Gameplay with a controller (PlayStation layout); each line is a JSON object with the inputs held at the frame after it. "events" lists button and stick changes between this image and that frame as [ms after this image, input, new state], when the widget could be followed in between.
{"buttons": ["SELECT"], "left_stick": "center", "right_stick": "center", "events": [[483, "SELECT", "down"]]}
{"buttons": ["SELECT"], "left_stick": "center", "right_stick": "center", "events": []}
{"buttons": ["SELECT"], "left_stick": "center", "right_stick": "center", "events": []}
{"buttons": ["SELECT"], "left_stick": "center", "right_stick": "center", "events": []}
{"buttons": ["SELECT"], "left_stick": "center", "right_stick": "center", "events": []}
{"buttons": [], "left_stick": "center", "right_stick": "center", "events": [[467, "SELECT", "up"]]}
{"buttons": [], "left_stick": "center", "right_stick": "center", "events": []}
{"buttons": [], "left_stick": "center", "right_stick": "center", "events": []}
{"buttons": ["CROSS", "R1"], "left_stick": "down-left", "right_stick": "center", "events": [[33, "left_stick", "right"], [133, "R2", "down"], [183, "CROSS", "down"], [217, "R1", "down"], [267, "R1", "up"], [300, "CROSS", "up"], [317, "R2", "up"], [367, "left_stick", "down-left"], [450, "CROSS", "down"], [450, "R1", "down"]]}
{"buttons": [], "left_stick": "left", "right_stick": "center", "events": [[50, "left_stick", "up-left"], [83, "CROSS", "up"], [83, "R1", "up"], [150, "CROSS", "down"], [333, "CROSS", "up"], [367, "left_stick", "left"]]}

:: ABOUT THIS TASK ::
The data is to be given again in full, with every line exact.

:: WRITTEN SOLUTION ::
Gameplay with a controller (PlayStation layout); each line is a JSON object with the inputs held at the frame after it. "events" lists button and stick changes between this image and that frame as [ms after this image, input, new state], when the widget could be followed in between.
{"buttons": ["SELECT"], "left_stick": "center", "right_stick": "center", "events": [[483, "SELECT", "down"]]}
{"buttons": ["SELECT"], "left_stick": "center", "right_stick": "center", "events": []}
{"buttons": ["SELECT"], "left_stick": "center", "right_stick": "center", "events": []}
{"buttons": ["SELECT"], "left_stick": "center", "right_stick": "center", "events": []}
{"buttons": ["SELECT"], "left_stick": "center", "right_stick": "center", "events": []}
{"buttons": [], "left_stick": "center", "right_stick": "center", "events": [[467, "SELECT", "up"]]}
{"buttons": [], "left_stick": "center", "right_stick": "center", "events": []}
{"buttons": [], "left_stick": "center", "right_stick": "center", "events": []}
{"buttons": ["CROSS", "R1"], "left_stick": "down-left", "right_stick": "center", "events": [[33, "left_stick", "right"], [133, "R2", "down"], [183, "CROSS", "down"], [217, "R1", "down"], [267, "R1", "up"], [300, "CROSS", "up"], [317, "R2", "up"], [367, "left_stick", "down-left"], [450, "CROSS", "down"], [450, "R1", "down"]]}
{"buttons": [], "left_stick": "left", "right_stick": "center", "events": [[50, "left_stick", "up-left"], [83, "CROSS", "up"], [83, "R1", "up"], [150, "CROSS", "down"], [333, "CROSS", "up"], [367, "left_stick", "left"]]}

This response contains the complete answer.